[12] La jurisprudence reconnaît que l’identification d’un suspect par témoin oculaire comporte effectivement des risques[2]. Elle peut mener à des erreurs judiciaires en raison de la bonne foi du témoin et la fragilité de la mémoire humaine[3].
[13] La valeur probante de la preuve d’identification ne doit pas se mesurer seulement en fonction de la crédibilité du témoin, mais également de la fiabilité de la preuve[4]. Le juge doit donc tenir compte de l’ensemble des circonstances menant à l’identification[5] ainsi que des éléments de preuve indépendants qui confirment l’identification oculaire[6]. La force probante de la preuve doit être évaluée en fonction de l’ensemble du processus d’identification, lequel culmine par l’identification lors du procès[7].
[14] Dans l’arrêt Mezzo c. La Reine, la juge Wilson dresse une liste non exhaustive des facteurs devant être pris en compte par le juge des faits dans la détermination de la fiabilité objective de la preuve d’identification :
Je ne veux pas laisser entendre que le juge du procès doit dans chaque cas s’en tenir à une classification rigide des facteurs énumérés dans l’arrêt Turnbull. Un critère automatique ne refléterait pas les particularités infinies que peuvent offrir toutes les situations de fait possibles. La mise en garde de l’arrêt Turnbull identifie cependant un certain nombre de facteurs qui peuvent clairement influer sur la qualité de la déposition d’un témoin oculaire : la durée de l’observation, la distance, l’éclairage, les obstacles à la vue, le fait de reconnaître quelqu’un, le temps écoulé entre la première observation et la description donnée ultérieurement aux policiers et les divergences entre cette description et l’aspect physique du prévenu. Il ne fait pas de doute qu’il en existe beaucoup d’autres.
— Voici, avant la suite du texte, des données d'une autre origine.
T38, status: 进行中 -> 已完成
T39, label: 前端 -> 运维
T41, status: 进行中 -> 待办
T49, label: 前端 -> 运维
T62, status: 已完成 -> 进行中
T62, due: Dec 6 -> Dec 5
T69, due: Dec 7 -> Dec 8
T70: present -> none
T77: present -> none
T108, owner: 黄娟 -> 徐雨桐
La cohérence des descriptions données par le témoin (importante en l’espèce), le degré d’attention qu’il ou elle a porté à l’agresseur et sa lucidité au moment du crime, sa réaction lors des confrontations subséquentes avec le prévenu (importante aussi en l’espèce) en sont quelques-uns qui nous viennent tout de suite à l’esprit.[8]
[Soulignement ajouté]
[15] Lorsqu’elle est saisie d’un appel portant sur la question de l’identification, la Cour tiendra compte des éléments suivants :
- le juge s’est-il mis en garde contre les dangers inhérents à l’identification par témoin oculaire;
- le juge a-t-il tenu compte de cette mise en garde dans son évaluation de la preuve;
- la présence d’éléments susceptibles de confirmer cette identification;
- la nature des observations du témoin oculaire, leur fiabilité et le degré de connaissance de la personne identifiée;
- le moment de l’identification ultérieure et son contexte, comme le renforcement de l’identification à la suite de propos ou d’actes inappropriés de la police.[9]
[16] En l’espèce, le juge n’a commis aucune erreur justifiant notre intervention eu égard à la preuve d’identification.
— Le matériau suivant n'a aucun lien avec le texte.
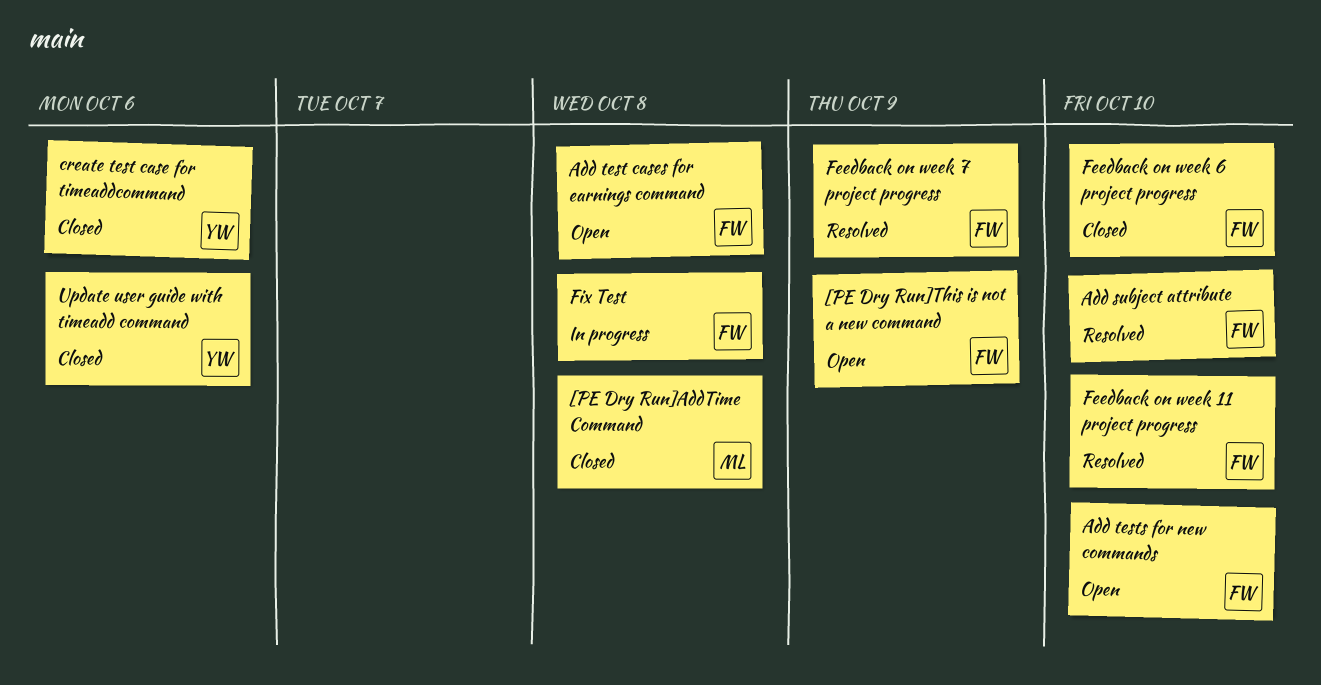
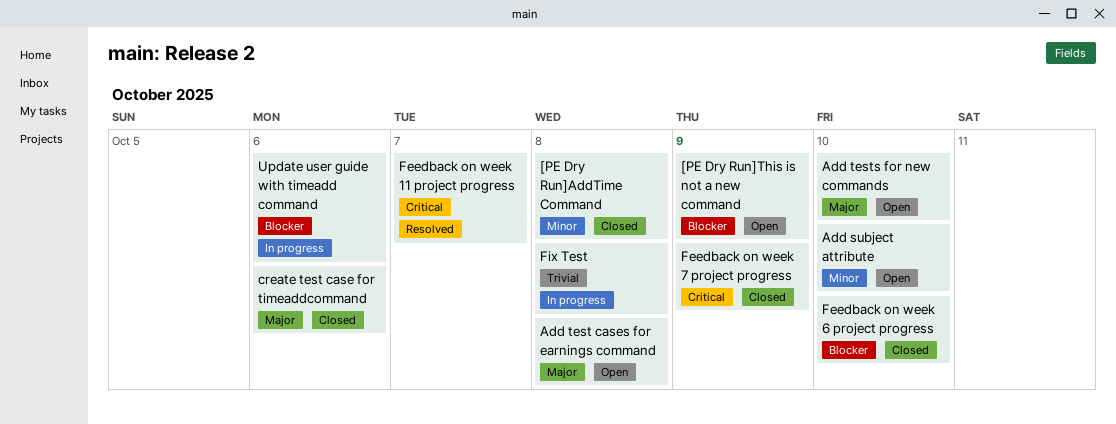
Add subject attribute, status: Resolved -> Open
Feedback on week 11 project progress, due: Oct 10 -> Oct 7
Feedback on week 7 project progress, status: Resolved -> Closed
Update user guide with timeadd command, status: Closed -> In progress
[17] Dès le départ, le juge s’est expressément mis en garde contre les dangers inhérents à l’identification par témoin oculaire[10]. Les circonstances retenues permettent selon lui de dissiper le danger relié à la preuve d’identification[11]. Son raisonnement tient compte de plusieurs facteurs énumérés dans l’arrêt Mezzo c. La Reine : (1) l’identification est faite par un policier dans le cadre d’une filature, (2) il observe l’appelante pendant un certain temps[12] (3) en concentrant son attention sur elle[13], (4) alors qu’elle se trouve à cinq mètres de distance dans le stationnement de l’épicerie et à courte distance lorsque le véhicule est stationné devant la résidence de Ste-Julie[14]. Le policier procède aux vérifications et obtient la photo de l’appelante dans les heures suivant le dernier contact[15]; il la reconnaît d’emblée et sans hésitation[16]. Au surplus, cette vérification révèle que le véhicule est immatriculé au nom de l’appelante et que le conducteur est son conjoint. Ces éléments de preuve tendent à confirmer que l’appelante était véritablement l’occupante du véhicule. Dans ces circonstances, la fiabilité objective de l’identification était élevée.
[18] Les craintes relatives à l’identification interraciale soulevées par l’appelante ne sont pas fondées. La situation ne se compare pas aux circonstances particulières dans R. c. Le [17] où le témoin d’origine caucasienne avait identifié l’accusé parmi une foule de plusieurs dizaines d’individus d’origine asiatique.